[[ Exercise passage, beginning ]]

Rentberry, an online rental marketplace, wants tenants to pay security fees in cryptocurrency and have micro-lenders cover most of the deposit. What could go wrong?
Silicon Valley has long had a fascination with transforming tedious analog tasks into frictionless, touch-screen enabled transactions. Having thusly disrupted taxi rides, banking, and shopping, apartment-hunting appears to be next on the list. Mom-and-pop landlords are slowly being replaced with tech-savvy ones, who use cryptocurrency, Venmo, and other apps instead of rent checks slid under the door. Now the online rental platform Rentberry is promising to reinvent the security deposit, too.
As my colleague Kriston Capps described it last year, “Rentberry turns Craigslist into eBay.” The service invites potential renters to fill out comprehensive online profiles and participate in an auction-style bidding process for housing—the best offer (and the most responsible-looking renter) wins. The company first ruffled feathers in San Francisco last summer, stoking fears that the site could jack up already outrageous rental prices. Company CEO Alex Lubinsky claimed that Rentberry’s approach would save some renters money by driving down prices in areas of lower demand; instead, in San Francisco and San Jose it raised rents by 5 percent. The service grew quickly from its 2015 California roots: Today it lists more than 220,000 properties in 4,948 cities and is used by more than 120,000 people.
Now, Rentberry says it has found a way to make security deposits cheaper for renters, hassle-free for landlords, and majorly profitable for anonymous third parties—all using cryptocurrency. They’ve received $28 million already from pledged subscribers, and their public token sale begins today, December 5.

[[ Exercise passage, end ]]
[[ Data for review, beginning ]]

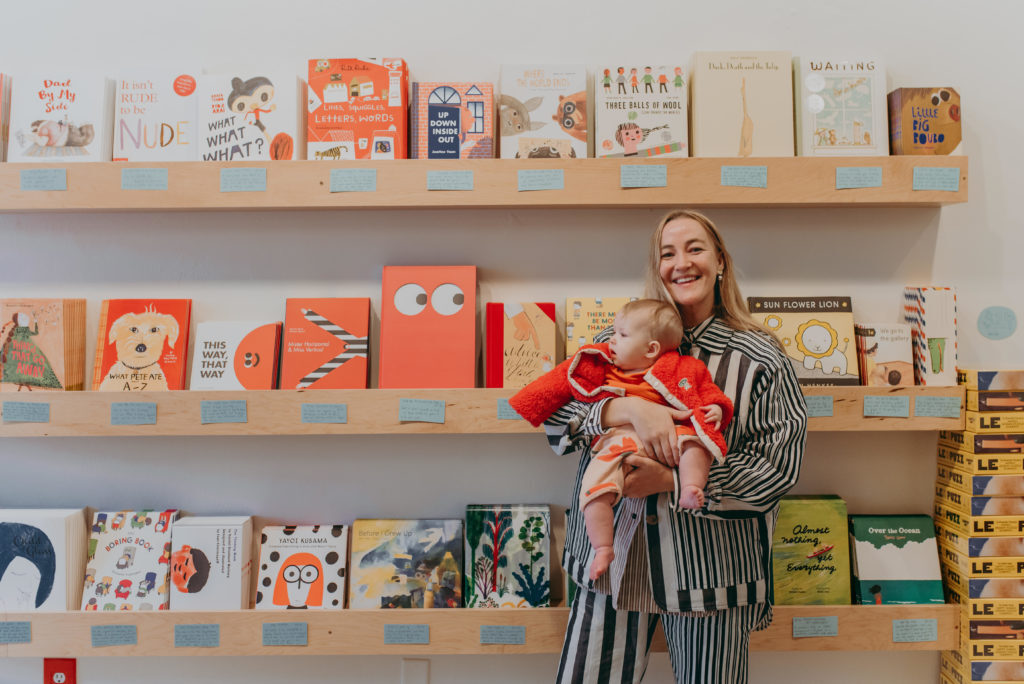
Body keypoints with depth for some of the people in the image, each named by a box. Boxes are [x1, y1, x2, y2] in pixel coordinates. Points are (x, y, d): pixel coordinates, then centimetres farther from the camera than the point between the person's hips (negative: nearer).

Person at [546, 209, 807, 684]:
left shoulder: (761, 359, -1)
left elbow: (777, 466, -8)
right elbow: (551, 414, -5)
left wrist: (671, 481, -17)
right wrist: (630, 408, -23)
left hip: (708, 564, -1)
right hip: (613, 554, 2)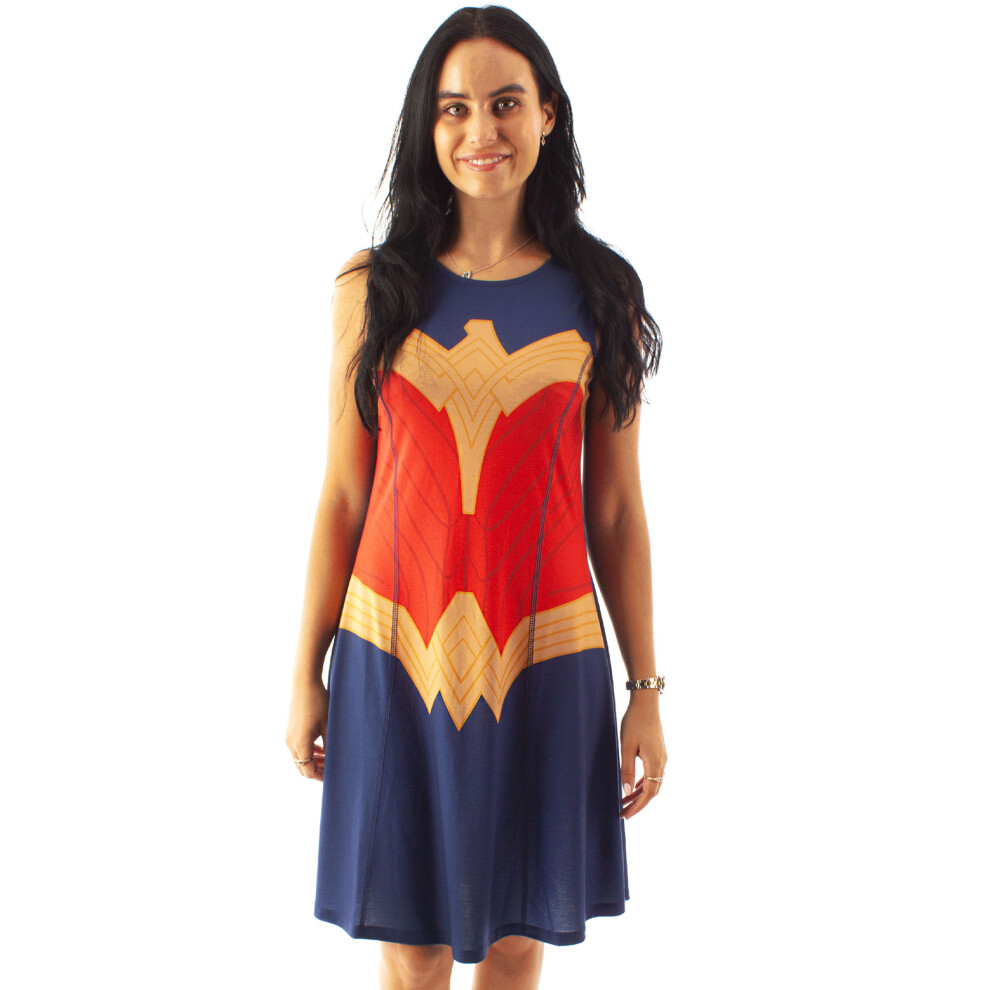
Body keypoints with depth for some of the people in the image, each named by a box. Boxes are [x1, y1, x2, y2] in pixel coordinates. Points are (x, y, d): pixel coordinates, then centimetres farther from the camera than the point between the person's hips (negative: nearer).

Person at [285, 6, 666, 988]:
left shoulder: (600, 297, 0)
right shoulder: (372, 288, 0)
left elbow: (615, 510, 3)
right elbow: (342, 495, 3)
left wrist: (645, 690, 2)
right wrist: (307, 674, 4)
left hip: (544, 655, 0)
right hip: (395, 652, 0)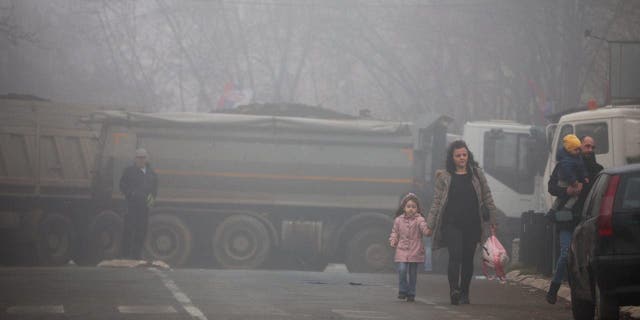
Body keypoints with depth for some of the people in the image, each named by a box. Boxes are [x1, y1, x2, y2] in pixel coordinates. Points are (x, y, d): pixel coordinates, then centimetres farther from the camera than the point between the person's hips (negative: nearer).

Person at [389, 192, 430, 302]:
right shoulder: (399, 220, 7)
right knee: (402, 270, -14)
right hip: (402, 250, 1)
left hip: (415, 251, -1)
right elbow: (395, 232, 18)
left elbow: (423, 226, -22)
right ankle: (403, 291, 1)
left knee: (413, 273, 4)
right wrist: (393, 240, 1)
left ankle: (411, 293, 17)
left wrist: (427, 230, -44)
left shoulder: (419, 219, -3)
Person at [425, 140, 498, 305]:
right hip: (452, 224, -2)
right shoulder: (444, 177, 4)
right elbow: (436, 202, 5)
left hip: (472, 224, 2)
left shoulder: (477, 174, 9)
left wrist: (492, 219, 10)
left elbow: (487, 198, 14)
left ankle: (464, 294, 15)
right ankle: (454, 290, -28)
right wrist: (430, 225, 2)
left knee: (468, 259, 6)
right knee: (455, 255, -18)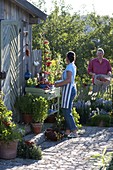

[[ Data for review, end ]]

• Exercise requirements
Go on with the article about Rentberry and its cryptocurrency security deposits, starting after its last sentence. The records are unrelated material and stand apart from the text.

• Task result
Rentberry’s deposit scheme works like this: Landlords will now be able to use the platform’s existing online marketplace to charge a security deposit on a property, using Rentberry’s personal cryptocurrency (aptly, if ridiculously, called BERRYs.)
Instead of paying the deposit in full, however, the renters just put down the first 10 percent as a deductible. Then, a “community” of micro-lenders—a crowd that can range from one to thousands of people—foot the rest of the BERRY bill. Those lenders, in turn, charge renters a yearly interest rate, typically between 3 and 4 percent of the deposit. As with a normal security deposit, if the landlord doesn’t note any damage at the end of the lease, the initial deductible is returned in full to the renter, and the rest goes back to the lenders.
Say a rental deposit is worth $2,000. (The average rate on the site is $1,700, according to Lubinsky, but for ease of calculation we’re using a round number.) At the start of the lease, renters pay $200; lenders pay $1,800. Every subsequent month, renters pay the lenders around five bucks. All told, instead of paying $2,000 on day one, renters end up paying as little as $54 over a full year (assuming they get their original $200 back.)
The benefit for renters, the company says, is that it liberates the lost potential of their security deposits. Sometimes renters might have several thousand dollars worth of these deposits “frozen” for years at a time, unable to be spent, invested, or distributed by landlord or renter. (By Lubinsky’s estimation, there’s $500 billion in frozen security deposits locked away in banks now.) For young renters, this lost potential can add up. If the beginning of one’s life as a renter starts the year after college and doesn’t end until you push 40, you’ve squandered two decades worth of the interest-gathering powers of a few thousand dollars. Rentberry says it can free up those assets.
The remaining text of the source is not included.